▶ Dataset entries
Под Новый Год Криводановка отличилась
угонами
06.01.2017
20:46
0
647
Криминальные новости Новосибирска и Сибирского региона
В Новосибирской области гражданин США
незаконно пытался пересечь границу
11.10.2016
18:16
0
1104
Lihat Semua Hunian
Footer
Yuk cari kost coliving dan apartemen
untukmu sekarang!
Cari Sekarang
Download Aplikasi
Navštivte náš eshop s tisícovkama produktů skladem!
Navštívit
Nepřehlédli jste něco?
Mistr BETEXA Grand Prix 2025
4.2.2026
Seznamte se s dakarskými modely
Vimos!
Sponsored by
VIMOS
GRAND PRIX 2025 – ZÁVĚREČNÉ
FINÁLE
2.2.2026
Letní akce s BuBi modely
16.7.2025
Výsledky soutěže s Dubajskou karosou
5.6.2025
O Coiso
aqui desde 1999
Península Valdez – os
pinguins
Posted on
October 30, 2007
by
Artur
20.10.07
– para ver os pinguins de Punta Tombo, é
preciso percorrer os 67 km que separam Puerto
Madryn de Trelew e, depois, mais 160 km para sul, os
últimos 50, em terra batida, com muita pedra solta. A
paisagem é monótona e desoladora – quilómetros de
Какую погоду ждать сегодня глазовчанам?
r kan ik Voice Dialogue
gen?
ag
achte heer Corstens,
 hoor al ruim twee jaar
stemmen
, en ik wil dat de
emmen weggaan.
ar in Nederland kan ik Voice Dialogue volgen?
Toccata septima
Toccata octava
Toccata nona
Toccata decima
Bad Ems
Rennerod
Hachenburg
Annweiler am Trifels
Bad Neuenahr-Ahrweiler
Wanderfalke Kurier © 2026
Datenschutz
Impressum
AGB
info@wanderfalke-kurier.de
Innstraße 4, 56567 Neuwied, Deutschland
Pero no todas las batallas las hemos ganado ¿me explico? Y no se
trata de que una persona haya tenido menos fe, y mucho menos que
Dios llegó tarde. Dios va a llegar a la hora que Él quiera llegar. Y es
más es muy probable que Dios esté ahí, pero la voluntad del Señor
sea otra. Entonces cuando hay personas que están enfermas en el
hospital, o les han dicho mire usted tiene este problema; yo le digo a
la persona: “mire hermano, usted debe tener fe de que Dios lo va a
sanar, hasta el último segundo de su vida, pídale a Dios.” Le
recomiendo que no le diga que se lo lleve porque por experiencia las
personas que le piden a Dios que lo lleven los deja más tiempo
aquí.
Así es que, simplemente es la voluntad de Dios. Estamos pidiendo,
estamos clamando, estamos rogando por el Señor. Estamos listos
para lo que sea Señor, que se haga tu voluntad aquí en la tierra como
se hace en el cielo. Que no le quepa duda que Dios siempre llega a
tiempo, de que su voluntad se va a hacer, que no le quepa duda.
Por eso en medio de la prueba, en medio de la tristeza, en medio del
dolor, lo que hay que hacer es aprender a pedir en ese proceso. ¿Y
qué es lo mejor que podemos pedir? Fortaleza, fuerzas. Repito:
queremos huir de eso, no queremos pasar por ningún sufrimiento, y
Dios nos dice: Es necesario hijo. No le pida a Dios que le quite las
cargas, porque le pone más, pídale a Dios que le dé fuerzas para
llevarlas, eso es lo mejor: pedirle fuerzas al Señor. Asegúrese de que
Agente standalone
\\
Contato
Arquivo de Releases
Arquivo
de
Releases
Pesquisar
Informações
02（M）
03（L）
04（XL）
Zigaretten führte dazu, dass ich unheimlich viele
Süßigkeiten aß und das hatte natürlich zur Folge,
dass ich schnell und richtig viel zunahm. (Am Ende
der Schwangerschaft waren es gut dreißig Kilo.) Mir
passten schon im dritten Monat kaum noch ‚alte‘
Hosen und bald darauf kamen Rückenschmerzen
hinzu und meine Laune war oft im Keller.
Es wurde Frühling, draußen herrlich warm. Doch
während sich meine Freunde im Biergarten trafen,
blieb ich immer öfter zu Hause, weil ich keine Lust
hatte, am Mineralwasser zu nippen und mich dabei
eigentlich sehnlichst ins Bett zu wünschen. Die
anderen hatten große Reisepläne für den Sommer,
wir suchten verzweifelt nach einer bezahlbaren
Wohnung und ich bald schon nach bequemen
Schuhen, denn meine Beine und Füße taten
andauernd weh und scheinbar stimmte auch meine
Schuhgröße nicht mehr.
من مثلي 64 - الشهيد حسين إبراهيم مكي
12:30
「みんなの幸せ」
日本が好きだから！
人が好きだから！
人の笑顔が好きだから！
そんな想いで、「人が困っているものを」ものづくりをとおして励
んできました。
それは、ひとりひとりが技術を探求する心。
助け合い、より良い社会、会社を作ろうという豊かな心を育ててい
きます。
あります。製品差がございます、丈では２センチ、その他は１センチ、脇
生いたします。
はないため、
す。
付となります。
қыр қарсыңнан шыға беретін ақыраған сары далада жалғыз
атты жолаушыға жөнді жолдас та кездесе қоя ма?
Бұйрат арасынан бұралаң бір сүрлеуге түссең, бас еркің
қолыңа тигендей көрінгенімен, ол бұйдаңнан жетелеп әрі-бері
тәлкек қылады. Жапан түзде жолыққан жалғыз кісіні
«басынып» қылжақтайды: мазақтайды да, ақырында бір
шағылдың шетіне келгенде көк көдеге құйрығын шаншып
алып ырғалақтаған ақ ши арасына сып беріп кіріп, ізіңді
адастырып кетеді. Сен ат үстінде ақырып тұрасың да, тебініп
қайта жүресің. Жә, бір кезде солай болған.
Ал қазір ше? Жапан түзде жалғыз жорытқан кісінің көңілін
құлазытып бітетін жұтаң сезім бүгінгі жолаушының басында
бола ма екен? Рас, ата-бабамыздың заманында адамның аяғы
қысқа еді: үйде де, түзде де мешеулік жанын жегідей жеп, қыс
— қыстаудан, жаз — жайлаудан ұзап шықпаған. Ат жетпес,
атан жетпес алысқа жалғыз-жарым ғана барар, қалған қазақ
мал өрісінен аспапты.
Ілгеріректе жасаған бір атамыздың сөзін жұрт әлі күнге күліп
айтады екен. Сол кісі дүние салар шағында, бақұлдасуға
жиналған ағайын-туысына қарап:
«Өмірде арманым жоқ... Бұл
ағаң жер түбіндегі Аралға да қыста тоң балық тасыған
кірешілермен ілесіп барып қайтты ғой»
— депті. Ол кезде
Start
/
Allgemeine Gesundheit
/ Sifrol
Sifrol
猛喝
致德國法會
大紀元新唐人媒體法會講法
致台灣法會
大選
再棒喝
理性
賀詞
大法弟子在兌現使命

▶ WORK ORDER
Look above for the line holding "тәлкек қылады. Жапан". Print it and every line after it, exactly, through the line holding "қайта жүресің. Жә, бір кезде солай болған.".

▶ OUTPUT OF THE EXERCISE
тәлкек қылады. Жапан түзде жолыққан жалғыз кісіні
«басынып» қылжақтайды: мазақтайды да, ақырында бір
шағылдың шетіне келгенде көк көдеге құйрығын шаншып
алып ырғалақтаған ақ ши арасына сып беріп кіріп, ізіңді
адастырып кетеді. Сен ат үстінде ақырып тұрасың да, тебініп
қайта жүресің. Жә, бір кезде солай болған.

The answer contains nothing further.